Part 1 Understanding multilingual and EAL learners – theories of learning and language

1 Introducing multilingual and EAL learners

Learning Outcomes

This chapter will help you to achieve the following learning outcomes:
  • develop understanding of the importance of your own experiences of language diversity and ethnicity for your professional knowledge as a teacher;
  • gain awareness of the history of language and cultural diversity in England;
  • develop awareness of the diverse range of experiences and knowledge that multilingual and EAL learners bring to their classrooms.

Introduction

This chapter introduces you to the pupils you will be teaching who come under the umbrella term of ‘EAL’, i.e. those learning English as an Additional Language. The term ‘EAL’ has been defined in policy and practice in many different ways and there is still no agreed definition. The chapter raises questions about how we define and label our pupils, and challenges you to consider your own perceptions of these issues. One of the main aims is to help you, as a beginning teacher or a more experienced one, to understand the importance of recognising and valuing all the knowledge and experience that your multilingual and EAL learners bring with them to school.

(Collection entries)
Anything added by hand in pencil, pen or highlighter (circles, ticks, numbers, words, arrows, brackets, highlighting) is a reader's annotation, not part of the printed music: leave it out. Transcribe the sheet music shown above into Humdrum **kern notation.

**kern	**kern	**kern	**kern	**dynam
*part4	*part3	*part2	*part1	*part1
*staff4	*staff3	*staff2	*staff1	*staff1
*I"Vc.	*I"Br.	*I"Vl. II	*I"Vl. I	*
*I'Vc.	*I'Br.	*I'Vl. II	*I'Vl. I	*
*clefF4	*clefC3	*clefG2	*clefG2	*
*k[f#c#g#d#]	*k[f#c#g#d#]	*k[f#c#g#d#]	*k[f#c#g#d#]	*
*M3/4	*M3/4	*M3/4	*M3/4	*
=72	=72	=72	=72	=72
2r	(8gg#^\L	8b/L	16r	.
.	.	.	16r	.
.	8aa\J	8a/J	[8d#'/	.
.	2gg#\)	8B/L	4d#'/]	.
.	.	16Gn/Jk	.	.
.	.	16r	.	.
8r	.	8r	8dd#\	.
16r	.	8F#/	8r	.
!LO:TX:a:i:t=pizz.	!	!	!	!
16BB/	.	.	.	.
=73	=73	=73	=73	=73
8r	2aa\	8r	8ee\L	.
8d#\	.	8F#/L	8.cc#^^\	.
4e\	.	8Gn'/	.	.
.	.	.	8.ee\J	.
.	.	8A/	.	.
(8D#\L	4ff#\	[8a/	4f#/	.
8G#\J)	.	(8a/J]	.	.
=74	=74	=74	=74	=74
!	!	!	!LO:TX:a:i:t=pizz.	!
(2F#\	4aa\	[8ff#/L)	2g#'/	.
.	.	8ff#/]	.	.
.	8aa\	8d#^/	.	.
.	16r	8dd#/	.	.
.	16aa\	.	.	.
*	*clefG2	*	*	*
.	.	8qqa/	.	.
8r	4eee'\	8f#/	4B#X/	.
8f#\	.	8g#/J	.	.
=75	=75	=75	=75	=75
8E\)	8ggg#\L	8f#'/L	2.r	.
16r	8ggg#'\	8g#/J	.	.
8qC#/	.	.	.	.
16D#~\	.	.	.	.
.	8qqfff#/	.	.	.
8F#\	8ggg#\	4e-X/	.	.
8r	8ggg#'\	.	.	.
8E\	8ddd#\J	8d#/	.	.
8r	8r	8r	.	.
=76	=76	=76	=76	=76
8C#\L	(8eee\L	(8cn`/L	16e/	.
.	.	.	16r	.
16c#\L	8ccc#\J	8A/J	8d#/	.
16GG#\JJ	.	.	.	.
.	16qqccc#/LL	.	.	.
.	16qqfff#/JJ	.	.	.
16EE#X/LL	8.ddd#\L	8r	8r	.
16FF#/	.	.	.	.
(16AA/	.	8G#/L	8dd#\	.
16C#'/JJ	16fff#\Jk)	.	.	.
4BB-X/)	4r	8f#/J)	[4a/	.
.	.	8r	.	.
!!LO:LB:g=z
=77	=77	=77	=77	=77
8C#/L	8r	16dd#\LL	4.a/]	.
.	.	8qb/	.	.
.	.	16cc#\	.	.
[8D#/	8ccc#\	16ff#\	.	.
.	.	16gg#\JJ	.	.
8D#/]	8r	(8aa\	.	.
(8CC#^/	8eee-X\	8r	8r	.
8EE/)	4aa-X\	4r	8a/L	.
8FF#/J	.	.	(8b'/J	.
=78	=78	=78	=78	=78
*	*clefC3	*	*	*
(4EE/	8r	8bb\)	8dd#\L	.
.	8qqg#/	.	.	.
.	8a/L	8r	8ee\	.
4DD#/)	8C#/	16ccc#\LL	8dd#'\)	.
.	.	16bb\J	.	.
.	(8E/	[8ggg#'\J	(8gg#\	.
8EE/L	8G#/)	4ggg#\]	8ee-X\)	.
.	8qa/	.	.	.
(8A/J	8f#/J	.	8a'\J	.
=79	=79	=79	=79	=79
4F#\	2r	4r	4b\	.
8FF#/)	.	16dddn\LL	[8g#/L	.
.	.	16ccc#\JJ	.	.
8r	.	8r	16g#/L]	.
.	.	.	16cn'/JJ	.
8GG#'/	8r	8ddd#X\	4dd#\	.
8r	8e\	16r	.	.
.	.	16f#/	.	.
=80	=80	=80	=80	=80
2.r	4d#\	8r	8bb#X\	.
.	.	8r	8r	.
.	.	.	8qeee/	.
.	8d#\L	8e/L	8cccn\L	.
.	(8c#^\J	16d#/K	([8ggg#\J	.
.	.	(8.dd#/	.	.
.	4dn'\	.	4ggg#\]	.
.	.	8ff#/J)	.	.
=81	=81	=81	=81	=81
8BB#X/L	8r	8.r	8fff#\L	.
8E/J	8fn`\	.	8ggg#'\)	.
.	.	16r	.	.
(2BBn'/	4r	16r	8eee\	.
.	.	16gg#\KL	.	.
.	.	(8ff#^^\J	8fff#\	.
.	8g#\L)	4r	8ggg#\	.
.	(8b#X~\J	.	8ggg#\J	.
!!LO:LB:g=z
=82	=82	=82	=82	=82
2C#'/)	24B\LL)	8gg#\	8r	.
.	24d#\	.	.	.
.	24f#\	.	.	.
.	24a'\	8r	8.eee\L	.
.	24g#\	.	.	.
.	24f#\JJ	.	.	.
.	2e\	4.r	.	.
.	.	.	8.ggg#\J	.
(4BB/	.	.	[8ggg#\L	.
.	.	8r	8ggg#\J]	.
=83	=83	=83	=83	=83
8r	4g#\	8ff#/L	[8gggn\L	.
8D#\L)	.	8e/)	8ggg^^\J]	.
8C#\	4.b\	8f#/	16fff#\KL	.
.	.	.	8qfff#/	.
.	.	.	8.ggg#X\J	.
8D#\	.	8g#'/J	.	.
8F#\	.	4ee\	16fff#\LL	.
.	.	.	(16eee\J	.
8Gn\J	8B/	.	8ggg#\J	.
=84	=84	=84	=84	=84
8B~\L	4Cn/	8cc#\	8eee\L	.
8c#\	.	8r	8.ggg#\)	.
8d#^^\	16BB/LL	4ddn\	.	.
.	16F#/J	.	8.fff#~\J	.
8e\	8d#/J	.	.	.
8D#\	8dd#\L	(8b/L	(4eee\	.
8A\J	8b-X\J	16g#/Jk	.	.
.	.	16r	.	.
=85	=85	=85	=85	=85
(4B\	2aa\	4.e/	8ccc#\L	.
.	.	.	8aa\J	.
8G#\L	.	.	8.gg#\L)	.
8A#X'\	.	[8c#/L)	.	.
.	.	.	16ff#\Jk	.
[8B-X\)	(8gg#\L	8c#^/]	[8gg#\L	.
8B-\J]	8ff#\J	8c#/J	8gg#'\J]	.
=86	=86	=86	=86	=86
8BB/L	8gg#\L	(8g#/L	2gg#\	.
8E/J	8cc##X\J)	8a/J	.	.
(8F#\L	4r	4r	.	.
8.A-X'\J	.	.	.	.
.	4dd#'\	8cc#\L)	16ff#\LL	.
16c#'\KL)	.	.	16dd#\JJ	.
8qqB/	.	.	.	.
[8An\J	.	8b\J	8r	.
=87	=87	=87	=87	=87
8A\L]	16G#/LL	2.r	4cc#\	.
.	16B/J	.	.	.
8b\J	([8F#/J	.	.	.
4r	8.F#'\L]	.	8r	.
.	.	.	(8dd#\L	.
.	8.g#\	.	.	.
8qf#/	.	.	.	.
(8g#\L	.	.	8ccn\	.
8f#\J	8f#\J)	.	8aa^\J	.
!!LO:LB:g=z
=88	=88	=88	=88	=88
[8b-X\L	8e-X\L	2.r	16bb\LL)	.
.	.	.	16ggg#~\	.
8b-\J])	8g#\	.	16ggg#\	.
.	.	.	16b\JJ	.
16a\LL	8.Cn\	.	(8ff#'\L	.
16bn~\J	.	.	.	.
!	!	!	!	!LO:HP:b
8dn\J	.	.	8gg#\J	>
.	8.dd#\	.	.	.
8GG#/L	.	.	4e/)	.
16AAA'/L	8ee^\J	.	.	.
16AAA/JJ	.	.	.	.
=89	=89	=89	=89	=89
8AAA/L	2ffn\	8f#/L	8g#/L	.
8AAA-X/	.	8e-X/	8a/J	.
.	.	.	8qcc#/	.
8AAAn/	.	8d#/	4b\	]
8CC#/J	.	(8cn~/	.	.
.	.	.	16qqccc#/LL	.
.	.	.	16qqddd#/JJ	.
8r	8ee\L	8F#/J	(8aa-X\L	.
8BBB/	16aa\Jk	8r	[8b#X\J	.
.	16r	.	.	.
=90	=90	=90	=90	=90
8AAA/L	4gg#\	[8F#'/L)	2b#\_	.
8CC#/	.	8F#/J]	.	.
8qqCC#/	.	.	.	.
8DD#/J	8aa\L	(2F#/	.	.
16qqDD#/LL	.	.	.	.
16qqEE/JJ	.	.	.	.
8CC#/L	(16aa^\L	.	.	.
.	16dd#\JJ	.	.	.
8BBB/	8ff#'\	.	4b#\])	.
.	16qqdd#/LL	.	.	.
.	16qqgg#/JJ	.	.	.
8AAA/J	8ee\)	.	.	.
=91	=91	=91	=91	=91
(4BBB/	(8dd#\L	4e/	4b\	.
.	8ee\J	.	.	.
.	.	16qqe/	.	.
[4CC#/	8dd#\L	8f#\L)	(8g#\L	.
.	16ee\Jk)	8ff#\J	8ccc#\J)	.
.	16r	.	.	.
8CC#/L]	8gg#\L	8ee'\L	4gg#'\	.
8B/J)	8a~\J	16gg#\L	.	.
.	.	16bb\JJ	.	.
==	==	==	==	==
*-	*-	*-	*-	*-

### REQUESTS
1: In the chapter extract, what does the term "EAL" stand for?
2: Retype the chapter extract from "Introduction" up to and including "them to school.".

### ANSWERS GIVEN
1: English as an Additional Language

2:
Introduction

This chapter introduces you to the pupils you will be teaching who come under the umbrella term of ‘EAL’, i.e. those learning English as an Additional Language. The term ‘EAL’ has been defined in policy and practice in many different ways and there is still no agreed definition. The chapter raises questions about how we define and label our pupils, and challenges you to consider your own perceptions of these issues. One of the main aims is to help you, as a beginning teacher or a more experienced one, to understand the importance of recognising and valuing all the knowledge and experience that your multilingual and EAL learners bring with them to school.